- Born: 1925
- Died: 21 October 2017 (aged 91–92) Military Hospital of Inezgane, Morocco
- Allegiance: Morocco
- Branch: Moroccan Army of Liberation Royal Moroccan Army
- Service years: 1956–1980
- Children: 13, including Mohamed Abdelaziz

= Khalili Erguibi =

Moroccan military leader (1925–2017)

Khalili Ben Mohamed El Bechir Erguibi (or Rguibi) (1925–2017) was a Moroccan Captain, member of the Southern Liberation Army and a member of CORCAS. He is the father of Mohamed Abdelaziz, the 3rd Secretary General of the Polisario Front.

== Biography ==
Khalili was born in 1925 in the region of Oued Saguia el-Hamra as a member of the nomadic Reguibat tribe who transhumed in the northeast of the Spanish Sahara. In 1956, he went to welcome and pledge allegiance to King Mohammed V after his return from exile, and joined as commander, the Southern Liberation Army (a branch of the Moroccan Army of Liberation). After the disbandment of the Moroccan Liberation Army, he surrendered arms to the Royal Moroccan Armed Forces and joined their Ranks. He was assigned to Tan Tan, Chefchaouen, Kenitra, Marrakech, Kasbah Tadla until his retirement in 1980. In 1963, he participated in the Sand War and was the commander of the Moroccan corps. The last time he saw his son Mohamed Abdelaziz, dates back to 1972, when he was part of the Royal Moroccan Army, while Mohamed Abdelaziz was continuing his studies in Rabat and decided to join the ranks of the Polisario without informing him. In a 2007 interview with Asharq Al-Awsat, he said, "I was working and assured to send him money so that he could continue his studies in Rabat, and I thought that he was persevering for the sake of knowledge achievement, but I was surprised that he was leaving Rabat in the direction of the Algerian capital."

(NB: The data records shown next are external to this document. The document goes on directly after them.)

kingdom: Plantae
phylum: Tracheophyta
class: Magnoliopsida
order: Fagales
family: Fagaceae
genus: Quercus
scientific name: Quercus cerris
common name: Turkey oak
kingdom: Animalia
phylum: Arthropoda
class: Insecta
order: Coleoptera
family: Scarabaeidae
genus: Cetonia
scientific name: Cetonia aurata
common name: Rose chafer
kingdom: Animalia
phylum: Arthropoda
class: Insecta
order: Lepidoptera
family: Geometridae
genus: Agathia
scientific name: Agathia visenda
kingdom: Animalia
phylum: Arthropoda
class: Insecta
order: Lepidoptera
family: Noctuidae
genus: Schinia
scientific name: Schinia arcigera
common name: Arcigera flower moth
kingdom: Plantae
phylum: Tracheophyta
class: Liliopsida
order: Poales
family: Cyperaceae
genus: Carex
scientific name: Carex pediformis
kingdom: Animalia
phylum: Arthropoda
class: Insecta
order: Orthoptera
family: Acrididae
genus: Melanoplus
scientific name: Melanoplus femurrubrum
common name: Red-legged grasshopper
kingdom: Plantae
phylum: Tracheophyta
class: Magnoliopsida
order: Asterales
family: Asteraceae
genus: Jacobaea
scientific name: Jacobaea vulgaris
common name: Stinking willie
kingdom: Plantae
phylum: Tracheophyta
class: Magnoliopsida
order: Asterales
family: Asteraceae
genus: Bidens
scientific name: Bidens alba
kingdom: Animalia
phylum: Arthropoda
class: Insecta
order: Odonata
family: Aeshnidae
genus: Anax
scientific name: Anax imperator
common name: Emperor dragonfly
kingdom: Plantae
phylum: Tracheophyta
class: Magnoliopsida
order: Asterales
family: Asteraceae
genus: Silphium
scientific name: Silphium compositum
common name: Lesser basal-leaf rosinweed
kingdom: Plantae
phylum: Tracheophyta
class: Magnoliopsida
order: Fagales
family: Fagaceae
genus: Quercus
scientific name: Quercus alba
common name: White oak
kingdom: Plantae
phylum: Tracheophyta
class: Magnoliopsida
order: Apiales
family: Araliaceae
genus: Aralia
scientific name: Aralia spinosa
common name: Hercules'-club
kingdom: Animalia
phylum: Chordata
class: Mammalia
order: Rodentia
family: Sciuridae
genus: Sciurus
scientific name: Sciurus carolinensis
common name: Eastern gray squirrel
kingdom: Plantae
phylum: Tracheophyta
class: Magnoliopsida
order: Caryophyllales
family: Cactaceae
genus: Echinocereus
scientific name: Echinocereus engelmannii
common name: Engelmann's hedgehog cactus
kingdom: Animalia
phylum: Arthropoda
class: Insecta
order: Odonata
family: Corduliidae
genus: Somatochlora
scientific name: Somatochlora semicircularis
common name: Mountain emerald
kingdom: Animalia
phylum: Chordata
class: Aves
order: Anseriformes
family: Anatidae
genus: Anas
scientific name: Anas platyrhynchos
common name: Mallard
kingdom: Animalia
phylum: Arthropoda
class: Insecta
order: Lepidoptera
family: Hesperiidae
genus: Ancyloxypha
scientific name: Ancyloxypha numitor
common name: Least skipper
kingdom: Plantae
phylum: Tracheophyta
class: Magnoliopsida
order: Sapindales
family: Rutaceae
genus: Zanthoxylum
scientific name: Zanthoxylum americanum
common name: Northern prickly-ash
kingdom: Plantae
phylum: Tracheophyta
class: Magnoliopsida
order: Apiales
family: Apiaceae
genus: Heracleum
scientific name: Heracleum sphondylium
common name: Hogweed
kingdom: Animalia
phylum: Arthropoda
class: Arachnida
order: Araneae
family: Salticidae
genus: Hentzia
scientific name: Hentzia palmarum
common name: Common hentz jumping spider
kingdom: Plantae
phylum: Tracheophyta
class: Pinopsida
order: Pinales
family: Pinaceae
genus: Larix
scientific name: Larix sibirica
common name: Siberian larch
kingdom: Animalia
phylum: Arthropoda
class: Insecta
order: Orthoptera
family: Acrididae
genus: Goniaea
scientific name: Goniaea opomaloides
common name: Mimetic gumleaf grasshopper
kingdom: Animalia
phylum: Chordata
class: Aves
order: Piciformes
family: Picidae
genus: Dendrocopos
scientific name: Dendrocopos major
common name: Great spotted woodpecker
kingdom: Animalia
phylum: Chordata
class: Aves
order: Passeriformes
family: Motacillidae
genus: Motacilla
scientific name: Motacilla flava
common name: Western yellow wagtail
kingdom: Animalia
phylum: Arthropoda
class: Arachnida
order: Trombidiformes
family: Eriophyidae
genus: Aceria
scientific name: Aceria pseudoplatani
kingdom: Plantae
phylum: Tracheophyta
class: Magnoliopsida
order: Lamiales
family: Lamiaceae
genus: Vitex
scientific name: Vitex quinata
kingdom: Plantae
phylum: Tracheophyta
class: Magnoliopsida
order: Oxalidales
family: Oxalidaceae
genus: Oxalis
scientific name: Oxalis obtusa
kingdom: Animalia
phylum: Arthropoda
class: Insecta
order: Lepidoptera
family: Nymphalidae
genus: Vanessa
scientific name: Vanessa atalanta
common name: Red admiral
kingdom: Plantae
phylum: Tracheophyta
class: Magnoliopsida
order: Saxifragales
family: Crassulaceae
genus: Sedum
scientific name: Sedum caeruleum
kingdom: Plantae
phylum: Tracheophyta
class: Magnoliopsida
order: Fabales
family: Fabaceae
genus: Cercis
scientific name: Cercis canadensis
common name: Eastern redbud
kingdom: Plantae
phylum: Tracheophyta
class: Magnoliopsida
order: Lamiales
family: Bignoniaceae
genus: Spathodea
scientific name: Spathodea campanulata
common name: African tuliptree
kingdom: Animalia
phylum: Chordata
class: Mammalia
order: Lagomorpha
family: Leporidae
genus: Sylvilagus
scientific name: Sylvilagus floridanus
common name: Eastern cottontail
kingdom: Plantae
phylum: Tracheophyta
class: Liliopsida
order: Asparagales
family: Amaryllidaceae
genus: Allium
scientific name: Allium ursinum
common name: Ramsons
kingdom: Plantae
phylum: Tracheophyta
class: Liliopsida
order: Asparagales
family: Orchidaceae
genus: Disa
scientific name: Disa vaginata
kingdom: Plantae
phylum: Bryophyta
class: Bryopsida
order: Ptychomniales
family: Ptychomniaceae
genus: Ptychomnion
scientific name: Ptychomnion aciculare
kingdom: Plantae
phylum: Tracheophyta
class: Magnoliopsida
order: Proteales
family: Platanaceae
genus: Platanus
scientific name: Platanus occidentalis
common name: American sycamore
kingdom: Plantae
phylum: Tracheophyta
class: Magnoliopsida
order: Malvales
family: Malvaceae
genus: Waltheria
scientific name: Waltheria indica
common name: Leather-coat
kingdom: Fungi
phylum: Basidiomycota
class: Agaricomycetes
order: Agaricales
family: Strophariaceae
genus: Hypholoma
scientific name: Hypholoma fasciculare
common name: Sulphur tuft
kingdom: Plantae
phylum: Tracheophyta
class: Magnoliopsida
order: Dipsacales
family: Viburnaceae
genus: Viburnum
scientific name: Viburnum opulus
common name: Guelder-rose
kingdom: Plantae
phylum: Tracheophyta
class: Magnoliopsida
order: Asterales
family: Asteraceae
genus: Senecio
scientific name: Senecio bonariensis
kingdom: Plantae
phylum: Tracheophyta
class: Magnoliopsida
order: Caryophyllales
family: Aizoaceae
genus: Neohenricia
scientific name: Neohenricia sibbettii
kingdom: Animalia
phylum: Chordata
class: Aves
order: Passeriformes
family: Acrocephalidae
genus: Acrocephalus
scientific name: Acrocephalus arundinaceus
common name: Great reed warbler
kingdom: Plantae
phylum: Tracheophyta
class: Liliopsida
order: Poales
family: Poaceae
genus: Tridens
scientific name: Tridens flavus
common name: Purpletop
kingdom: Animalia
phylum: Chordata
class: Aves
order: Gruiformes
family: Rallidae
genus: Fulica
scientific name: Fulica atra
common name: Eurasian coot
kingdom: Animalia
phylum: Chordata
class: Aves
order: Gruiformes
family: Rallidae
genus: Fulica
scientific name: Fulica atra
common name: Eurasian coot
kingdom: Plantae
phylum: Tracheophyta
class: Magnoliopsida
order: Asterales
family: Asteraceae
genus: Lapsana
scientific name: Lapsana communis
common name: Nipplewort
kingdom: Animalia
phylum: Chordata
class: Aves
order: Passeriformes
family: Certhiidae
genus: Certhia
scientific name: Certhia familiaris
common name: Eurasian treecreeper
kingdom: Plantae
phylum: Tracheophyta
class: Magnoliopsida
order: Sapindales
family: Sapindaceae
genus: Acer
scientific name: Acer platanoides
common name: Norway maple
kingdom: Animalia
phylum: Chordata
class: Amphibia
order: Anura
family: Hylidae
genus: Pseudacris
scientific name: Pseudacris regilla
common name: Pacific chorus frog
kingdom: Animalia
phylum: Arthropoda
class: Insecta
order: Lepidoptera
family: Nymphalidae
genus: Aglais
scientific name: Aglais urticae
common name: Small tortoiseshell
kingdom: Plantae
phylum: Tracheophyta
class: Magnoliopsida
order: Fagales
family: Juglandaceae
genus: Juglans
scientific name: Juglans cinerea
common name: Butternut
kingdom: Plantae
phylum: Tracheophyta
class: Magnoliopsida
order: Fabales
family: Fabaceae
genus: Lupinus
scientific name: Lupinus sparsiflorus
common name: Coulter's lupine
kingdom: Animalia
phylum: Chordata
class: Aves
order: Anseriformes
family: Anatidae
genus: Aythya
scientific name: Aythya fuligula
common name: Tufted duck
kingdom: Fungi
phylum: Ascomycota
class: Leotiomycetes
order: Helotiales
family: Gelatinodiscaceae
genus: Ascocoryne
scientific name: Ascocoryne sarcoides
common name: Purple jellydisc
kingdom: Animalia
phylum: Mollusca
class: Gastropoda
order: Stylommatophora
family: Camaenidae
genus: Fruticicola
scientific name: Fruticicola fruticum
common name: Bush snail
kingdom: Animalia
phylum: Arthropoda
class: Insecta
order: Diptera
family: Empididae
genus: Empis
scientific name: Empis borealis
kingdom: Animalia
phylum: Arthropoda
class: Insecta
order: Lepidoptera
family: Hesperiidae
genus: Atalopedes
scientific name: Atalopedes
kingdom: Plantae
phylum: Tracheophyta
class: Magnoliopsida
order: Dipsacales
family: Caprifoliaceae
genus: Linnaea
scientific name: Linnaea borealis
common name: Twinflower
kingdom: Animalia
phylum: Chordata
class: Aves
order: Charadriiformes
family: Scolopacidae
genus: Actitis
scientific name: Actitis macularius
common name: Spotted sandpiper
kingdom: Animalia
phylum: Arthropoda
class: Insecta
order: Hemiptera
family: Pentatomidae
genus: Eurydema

In 2001, he was received by King Mohammed VI, then appointed to the Royal Advisory Council for Saharan Affairs (CORCAS) in 2006.

On 18 November 18 2016, he was awarded the Wissam Al Mokafaa Al Watania (National Order of Merit), by King Mohammed VI.

== Death ==
On 21 October 2017, he died at the Military Hospital of Inezgane, where he had been admitted two days earlier following gastric complications. After three days, Morocco's High Commissioner of Former Resisters and Members of the Liberation Army paid a posthumous tribute to him "saluting the memory of a fervent defender of national unity and a fighter to countless heroic acts."

== Family ==
Erguibi had 13 children, the majority of them live in Morocco, while Mohamed Abdelaziz and two of his sisters live in the Sahrawi refugee camps.

His son, Mohamed Abdelaziz, was a student in the Mohammed V University of Rabat, who became one of the founding members of the Polisario Front and its 3rd Secretary General.

His son, Mohamed El Habib Erguibi, is a pro-Polisario lawyer and an active lobbyist with foreign delegations, he works from his office in Laayoune.

His son, Driss, is a surgeon in CHU Ibn Rochd of Casablanca.

His son, Mohamed Salem, works in Smara.

His son, Mohamed Saïd, is an engineer in Kasbah Tadla, where his younger brother Mustapha, is also employed as a secretary.

His son, Ahmed, is a provincial administrator in Beni Mellal.

As for his daughters, Asma, is an optician in Agadir, El Ouilda is a housewife in Laayoune, Fatimatou is a municipal employee in Smara and Khadijatou is seamstress in Kasbah Tadla.